Reflecting on Women’s Health as a theme for this year’s Women’s History Month, I knew I wanted to focus on the intersections of women represented through art. After being introduced to Wangechi Mutu’s piece Histology of the Different Classes of Uterine Tumors, I was extremely moved by the intricacies of its meaning. This work is a series of twelve mixed-media collages that each borrow and comment on medical representations of uterine diseases. Subsequently, these collages question the impact of sociological perceptions of women and people with uteruses in medicine.

The images that Mutu reappropriated are originally from extremely reductive representations regarding women and uterine health included in medical folios. I became interested in the piece because I have personally noticed the vast underrepresentation of information regarding women’s health (and specifically reproductive health) in my own biology-centered classes. When the issues regarding women’s health are addressed, they lack a humanistic approach, boiling down a woman’s body to the organs affected and impersonal statements regarding women’s hormone cycles. This view on women’s health is deterministic, and doesn’t take the person behind the organs into account. Moreover, these medical journals contribute to the vast underrepresentation of women of color, and specifically black women in medicine.

Mutu’s work calls for the critical analysis of prevailing anthropological paradigms and their continued impact on the intersecting identities of women of color today. Through the superimposition of fragmented and collaged pornographic and ethnographic images onto antiquated representations of disease, Mutu has created exaggerated abstracted images of Black women’s faces. The stark contrast inherently created through mixing these mediums challenges viewers to confront and humanize the images being presented to them.

Wangechi Mutu intended to comment on the dehumanization of women in medical illustration with the impassive title and use of twelve medical folios from the nineteenth century. The title reads like a heading in a medical journal, setting the reader up to expect the typical images of organs—used as source material in this piece—to describe women’s disease. The repetition of the twelve pieces takes viewers through the journey of humanizing the pictures. In an overwhelming exploration of color and texture, Mutu subverts any preconceived notions that viewers might have held about the diagnostics regarding uterine diseases.

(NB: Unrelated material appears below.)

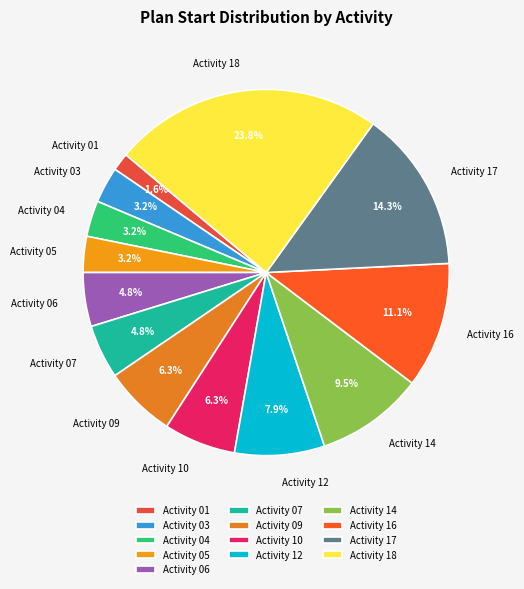

Does Activity 01 account for over 50% of the chart?

No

The meaning of this piece can be extended to the vast reduction of many classes of diseases, for the sake of standardization in medicine. However, I believe Wangechi Mutu’s focus on uterine diseases calls into question the vast oversimplification of the female body in medical literature. I believe this is a way virtually every culture can perpetuate the hyper-policing of the female body. The withholding of information about their bodies strips women of the power to have agency over them in a patriarchal society. In Mutu’s words: “Females carry the marks, language, and nuances of their culture more than the male. Anything that is desired or despised is always placed on the female body.” 

While Mutu doesn’t directly address the other intersections that exist between women, she inherently challenges viewers to critically examine how the female body is viewed in the literature. The vast underrepresentation of women of color, trans women and men, and those whose identities intersect these categories is directly correlated to their ostracization within the medical community. Mutu undermines hegemonic medical models by asking: What is it that we treat; the person or the disease?